WORK INSTRUCTION 1 -
Answer these questions about the garden thread:
(a) What result did the writer get from Kat - A -Pelt?
(b) What does the writer have on order?
(c) What smell do cats reportedly hate?
WORK INSTRUCTION 2 - Proceed with the garden thread, picking up right after its final sentence.
--- EXTRACT TO READ Enclosed Below ---
Post by Mr PounderPost by YowiePost by Mr PounderHi
I would appreciate any help on what is probably an old chessnut.
I am not much good at gardenening.
We moved home last year and now have quite a nice garden, it has
cost money and a lot of work.
Cats are insisting on digging up my flower beds and pooing
Leaving a length of hose pipe on the lawn, cats think it is a snake
............ errr yes okay.
Kat - A -Pelt ............... did not work.
That green gel stuff in a bottle ....... did not work.
Talking to the cats ........... did not work.
I have a Scare Cat on order.
Has anybody any ideas?
Would pepper work?
Cats (apparantly) hate the smell of citrus, so perhaps putting
orange peel on and in your garden might discourage them. Youcan also
buy orange oil fairly cheaply - and it also acts as a pesticide.
Spray that around, and it should keep all but the most determined
cat off your garden. You may also want to try laying something akin to a
fine chicken
wire mesh over your garden bed (or just ever so slighly beneath the
top of it), which prevents the cats from digging in your flower beds.
--- End of Enclosed EXTRACT TO READ ---
--- DATA LISTING Enclosed Below ---
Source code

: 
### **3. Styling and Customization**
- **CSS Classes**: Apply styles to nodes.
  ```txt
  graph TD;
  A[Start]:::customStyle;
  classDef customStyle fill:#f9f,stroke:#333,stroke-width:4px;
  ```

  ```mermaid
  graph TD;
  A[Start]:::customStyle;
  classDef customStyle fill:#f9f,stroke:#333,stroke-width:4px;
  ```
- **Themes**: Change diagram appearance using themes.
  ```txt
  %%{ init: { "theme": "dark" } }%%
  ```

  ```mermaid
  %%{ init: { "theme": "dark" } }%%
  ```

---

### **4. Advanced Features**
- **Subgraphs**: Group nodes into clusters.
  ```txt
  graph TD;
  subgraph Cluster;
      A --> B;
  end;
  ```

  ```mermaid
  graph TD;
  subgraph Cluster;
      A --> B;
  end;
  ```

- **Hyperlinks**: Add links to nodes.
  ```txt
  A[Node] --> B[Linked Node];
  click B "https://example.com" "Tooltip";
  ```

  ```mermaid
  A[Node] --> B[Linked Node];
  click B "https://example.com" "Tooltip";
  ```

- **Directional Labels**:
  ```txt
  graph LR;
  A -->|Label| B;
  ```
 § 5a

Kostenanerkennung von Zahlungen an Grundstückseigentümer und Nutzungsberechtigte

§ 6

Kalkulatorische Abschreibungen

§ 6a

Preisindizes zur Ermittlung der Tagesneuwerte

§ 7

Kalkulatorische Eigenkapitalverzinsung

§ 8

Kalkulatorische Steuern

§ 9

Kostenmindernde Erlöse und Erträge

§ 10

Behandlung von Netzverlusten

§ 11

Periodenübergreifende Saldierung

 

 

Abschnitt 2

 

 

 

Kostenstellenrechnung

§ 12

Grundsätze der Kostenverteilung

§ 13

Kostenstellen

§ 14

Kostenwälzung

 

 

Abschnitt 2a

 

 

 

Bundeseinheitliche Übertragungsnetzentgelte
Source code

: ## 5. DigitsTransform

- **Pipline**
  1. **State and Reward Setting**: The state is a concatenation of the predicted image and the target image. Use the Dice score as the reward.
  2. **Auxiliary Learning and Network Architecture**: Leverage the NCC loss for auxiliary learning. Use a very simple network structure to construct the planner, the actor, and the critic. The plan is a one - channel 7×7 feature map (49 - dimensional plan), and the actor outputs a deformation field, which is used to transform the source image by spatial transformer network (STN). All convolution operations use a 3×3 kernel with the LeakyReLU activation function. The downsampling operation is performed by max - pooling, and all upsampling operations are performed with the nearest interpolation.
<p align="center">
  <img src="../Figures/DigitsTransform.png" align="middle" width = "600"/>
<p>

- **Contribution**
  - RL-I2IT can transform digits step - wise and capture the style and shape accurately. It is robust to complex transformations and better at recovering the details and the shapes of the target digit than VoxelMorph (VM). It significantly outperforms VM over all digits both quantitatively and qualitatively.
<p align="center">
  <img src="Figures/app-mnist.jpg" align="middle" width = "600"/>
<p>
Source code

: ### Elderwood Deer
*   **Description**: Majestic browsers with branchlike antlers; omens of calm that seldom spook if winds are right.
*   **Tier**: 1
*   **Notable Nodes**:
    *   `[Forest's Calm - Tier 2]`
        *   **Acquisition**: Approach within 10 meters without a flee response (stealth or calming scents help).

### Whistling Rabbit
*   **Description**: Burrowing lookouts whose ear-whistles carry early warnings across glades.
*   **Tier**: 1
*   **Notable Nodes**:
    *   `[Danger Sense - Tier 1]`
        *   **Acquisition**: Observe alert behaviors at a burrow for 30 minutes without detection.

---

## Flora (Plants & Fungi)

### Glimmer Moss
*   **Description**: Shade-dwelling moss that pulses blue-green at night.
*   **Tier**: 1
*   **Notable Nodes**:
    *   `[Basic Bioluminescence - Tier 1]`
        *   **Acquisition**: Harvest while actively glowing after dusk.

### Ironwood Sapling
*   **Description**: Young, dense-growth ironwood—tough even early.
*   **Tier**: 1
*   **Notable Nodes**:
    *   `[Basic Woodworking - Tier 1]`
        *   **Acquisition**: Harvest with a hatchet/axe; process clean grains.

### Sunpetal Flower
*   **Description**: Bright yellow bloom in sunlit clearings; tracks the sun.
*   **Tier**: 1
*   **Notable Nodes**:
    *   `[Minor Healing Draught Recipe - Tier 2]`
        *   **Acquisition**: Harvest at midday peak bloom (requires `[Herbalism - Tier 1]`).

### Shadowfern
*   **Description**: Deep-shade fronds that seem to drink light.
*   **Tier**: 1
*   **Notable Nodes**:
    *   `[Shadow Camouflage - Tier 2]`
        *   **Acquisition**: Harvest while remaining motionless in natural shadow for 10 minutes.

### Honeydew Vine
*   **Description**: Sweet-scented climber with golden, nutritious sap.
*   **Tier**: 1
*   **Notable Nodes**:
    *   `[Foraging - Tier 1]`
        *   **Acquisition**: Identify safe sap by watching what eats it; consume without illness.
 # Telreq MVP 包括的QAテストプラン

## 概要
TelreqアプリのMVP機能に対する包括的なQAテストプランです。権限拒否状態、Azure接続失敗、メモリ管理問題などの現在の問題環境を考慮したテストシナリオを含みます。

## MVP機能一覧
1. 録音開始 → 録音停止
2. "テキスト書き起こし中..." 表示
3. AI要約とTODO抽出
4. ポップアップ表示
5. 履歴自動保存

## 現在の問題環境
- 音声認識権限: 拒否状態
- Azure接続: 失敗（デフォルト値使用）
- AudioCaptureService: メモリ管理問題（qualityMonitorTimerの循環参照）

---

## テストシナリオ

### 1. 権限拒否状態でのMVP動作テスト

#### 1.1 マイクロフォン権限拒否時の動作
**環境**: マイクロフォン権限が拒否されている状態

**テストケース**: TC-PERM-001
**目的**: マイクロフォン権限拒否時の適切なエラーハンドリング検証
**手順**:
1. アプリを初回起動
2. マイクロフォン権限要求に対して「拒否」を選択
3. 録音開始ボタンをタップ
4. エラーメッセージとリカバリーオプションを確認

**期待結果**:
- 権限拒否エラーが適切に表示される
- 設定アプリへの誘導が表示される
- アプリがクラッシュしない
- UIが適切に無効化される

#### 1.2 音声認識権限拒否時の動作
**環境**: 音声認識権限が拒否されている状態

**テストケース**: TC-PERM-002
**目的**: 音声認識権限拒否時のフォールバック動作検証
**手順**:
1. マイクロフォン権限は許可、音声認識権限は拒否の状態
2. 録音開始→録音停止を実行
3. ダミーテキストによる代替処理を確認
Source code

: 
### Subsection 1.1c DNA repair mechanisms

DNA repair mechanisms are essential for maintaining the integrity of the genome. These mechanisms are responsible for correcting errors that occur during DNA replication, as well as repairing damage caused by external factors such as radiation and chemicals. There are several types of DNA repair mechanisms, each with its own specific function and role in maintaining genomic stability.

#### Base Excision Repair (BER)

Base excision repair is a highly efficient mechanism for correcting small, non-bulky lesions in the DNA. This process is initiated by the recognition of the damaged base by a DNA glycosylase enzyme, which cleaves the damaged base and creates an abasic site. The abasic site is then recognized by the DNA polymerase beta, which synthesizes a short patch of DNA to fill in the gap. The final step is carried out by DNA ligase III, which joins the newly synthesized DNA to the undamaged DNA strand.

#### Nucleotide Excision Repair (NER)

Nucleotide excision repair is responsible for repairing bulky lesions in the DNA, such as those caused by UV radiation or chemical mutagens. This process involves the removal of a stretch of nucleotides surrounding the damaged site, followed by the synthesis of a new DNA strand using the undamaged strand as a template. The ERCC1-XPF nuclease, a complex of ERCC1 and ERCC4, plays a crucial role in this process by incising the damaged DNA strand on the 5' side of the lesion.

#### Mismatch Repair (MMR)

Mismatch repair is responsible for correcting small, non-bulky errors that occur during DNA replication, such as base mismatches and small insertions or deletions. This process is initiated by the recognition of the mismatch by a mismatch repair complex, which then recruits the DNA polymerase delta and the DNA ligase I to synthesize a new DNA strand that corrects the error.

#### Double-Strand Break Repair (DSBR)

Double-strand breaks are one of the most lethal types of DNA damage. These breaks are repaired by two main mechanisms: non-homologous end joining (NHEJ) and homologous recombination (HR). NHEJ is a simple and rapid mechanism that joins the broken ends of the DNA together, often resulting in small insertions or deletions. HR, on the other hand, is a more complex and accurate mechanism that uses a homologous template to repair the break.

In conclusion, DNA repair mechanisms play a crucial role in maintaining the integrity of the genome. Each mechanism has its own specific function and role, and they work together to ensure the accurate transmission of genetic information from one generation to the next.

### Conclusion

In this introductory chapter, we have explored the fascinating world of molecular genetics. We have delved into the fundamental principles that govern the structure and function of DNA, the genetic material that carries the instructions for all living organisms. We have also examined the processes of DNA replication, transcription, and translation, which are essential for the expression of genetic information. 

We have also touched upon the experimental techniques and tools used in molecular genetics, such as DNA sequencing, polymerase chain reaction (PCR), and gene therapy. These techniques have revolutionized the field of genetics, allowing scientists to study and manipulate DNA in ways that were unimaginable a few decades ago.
--- End of Enclosed DATA LISTING ---
TASK RESPONSE 1 -
(a) It did not work.
(b) A Scare Cat.
(c) Citrus.

TASK RESPONSE 2 -
Apprantly going to the zoo and collecting some 'big cat' effluent and
sprinkling it around will discourage smaller cats.
And yet another option is of course getting a cat yourself that will
claim your garden as their territory and scare off the other cats.
This of course may defeat the purpose :-)
HTH
Yowie
Yow
Thanks for that, I will try the orange peel.
Getting a cat is not really an option, the wife says no due to her
wonderful spotlessly clean wooden floors.
We were going to get another dog, we lost our wonderful Lucy dog four
years ago - it still hurts.
Sorry to hear about your Lucy. Many of us here cat people (I'm posting from
RPCA) also have dogs that we love just as much, so we can sympathise
Post by Mr PounderA dog would make marks on the wonderful spotlessly clean wooden floors:-(
Yes, but they would be dog marks, not cat marks. There's a difference :-).
(please do not question female logic, you'll only end up hurting yourself)
Post by Mr PounderWhere would one buy orange oil?
There's the usual 'herbal essences' type places, but they are going to
charge you through the nose for 'top quality' orange 'essential oils' which
you don't need - you just need the lower quality stuff because you aren't
using it to make a perfume or heal someone's aura.
Chemical companies and cleaning companies are good bets. Less pure orange
oil might also be known as 'orange terpenes' or 'd-limonene' and will
probably be just as effective because its the *smell* the cats don't like.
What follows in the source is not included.